#### [Directions for this task]
Below are several entries. Transcribe exactly those lines that fall from the one with "svojho života a" through the one with "skaden først er skjedd.", end lines included.

#### [Source records]
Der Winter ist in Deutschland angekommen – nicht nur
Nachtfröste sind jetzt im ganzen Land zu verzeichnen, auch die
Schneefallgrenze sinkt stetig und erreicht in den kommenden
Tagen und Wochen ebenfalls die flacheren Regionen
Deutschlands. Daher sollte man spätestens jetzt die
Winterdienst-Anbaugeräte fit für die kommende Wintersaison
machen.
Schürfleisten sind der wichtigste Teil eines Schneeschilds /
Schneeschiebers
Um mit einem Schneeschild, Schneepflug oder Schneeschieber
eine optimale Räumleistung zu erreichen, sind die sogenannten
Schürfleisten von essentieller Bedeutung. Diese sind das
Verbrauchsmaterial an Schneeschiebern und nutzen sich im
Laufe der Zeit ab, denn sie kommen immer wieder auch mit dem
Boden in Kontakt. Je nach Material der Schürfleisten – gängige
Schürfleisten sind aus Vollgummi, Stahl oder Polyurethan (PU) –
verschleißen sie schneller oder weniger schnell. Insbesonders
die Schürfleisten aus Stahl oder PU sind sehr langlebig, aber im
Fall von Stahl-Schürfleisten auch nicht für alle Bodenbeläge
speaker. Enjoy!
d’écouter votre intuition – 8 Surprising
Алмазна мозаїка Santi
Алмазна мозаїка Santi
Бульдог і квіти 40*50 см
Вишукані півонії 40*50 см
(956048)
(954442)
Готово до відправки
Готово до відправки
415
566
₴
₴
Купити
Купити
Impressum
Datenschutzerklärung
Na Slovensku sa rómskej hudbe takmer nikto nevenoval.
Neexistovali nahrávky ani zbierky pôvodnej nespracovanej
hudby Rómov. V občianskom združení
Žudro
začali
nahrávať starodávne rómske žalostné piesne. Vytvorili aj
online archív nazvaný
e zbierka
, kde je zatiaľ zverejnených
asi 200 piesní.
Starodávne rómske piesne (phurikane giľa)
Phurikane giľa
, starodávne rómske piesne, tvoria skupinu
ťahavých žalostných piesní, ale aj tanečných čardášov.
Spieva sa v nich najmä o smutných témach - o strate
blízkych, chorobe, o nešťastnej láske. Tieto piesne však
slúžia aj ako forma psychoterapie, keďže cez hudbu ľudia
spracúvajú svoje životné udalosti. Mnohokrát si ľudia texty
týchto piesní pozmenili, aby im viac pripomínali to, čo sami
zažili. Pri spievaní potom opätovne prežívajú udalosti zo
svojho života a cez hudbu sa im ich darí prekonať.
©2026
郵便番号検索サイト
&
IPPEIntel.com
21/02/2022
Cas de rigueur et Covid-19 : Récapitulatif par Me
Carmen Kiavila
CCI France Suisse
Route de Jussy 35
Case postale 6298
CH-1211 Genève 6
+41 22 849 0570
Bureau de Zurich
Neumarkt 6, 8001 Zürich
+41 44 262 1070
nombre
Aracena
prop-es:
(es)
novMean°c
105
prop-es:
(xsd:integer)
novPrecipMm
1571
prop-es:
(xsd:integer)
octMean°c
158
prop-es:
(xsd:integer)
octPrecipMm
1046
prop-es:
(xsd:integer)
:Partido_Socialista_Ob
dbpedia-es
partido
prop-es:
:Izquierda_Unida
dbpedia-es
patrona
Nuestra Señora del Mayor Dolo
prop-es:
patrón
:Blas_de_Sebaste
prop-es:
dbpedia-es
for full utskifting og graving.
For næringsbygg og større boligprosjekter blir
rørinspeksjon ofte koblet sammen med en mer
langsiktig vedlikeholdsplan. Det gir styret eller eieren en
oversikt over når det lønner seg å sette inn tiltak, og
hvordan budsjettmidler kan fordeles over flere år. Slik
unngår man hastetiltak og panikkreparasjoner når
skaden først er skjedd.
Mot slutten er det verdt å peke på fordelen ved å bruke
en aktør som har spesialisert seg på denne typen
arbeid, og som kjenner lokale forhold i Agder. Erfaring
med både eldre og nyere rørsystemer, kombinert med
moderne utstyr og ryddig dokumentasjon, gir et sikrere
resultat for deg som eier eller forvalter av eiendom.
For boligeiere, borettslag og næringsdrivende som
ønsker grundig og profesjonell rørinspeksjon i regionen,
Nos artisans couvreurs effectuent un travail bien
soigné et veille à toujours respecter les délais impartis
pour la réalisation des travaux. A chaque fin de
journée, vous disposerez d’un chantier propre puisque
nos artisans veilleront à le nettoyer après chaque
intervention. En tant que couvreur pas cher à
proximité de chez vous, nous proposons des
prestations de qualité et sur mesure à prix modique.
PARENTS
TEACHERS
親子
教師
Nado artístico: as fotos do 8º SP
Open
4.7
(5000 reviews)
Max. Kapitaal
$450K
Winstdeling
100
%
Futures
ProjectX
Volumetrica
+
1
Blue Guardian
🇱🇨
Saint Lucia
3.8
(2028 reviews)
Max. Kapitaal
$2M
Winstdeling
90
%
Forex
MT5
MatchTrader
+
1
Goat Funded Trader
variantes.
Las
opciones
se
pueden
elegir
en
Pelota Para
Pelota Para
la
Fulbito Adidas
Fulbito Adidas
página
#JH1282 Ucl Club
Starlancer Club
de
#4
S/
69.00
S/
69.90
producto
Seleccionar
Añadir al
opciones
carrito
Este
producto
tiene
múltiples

#### [Response]
svojho života a cez hudbu sa im ich darí prekonať.
©2026
郵便番号検索サイト
&
IPPEIntel.com
21/02/2022
Cas de rigueur et Covid-19 : Récapitulatif par Me
Carmen Kiavila
CCI France Suisse
Route de Jussy 35
Case postale 6298
CH-1211 Genève 6
+41 22 849 0570
Bureau de Zurich
Neumarkt 6, 8001 Zürich
+41 44 262 1070
nombre
Aracena
prop-es:
(es)
novMean°c
105
prop-es:
(xsd:integer)
novPrecipMm
1571
prop-es:
(xsd:integer)
octMean°c
158
prop-es:
(xsd:integer)
octPrecipMm
1046
prop-es:
(xsd:integer)
:Partido_Socialista_Ob
dbpedia-es
partido
prop-es:
:Izquierda_Unida
dbpedia-es
patrona
Nuestra Señora del Mayor Dolo
prop-es:
patrón
:Blas_de_Sebaste
prop-es:
dbpedia-es
for full utskifting og graving.
For næringsbygg og større boligprosjekter blir
rørinspeksjon ofte koblet sammen med en mer
langsiktig vedlikeholdsplan. Det gir styret eller eieren en
oversikt over når det lønner seg å sette inn tiltak, og
hvordan budsjettmidler kan fordeles over flere år. Slik
unngår man hastetiltak og panikkreparasjoner når
skaden først er skjedd.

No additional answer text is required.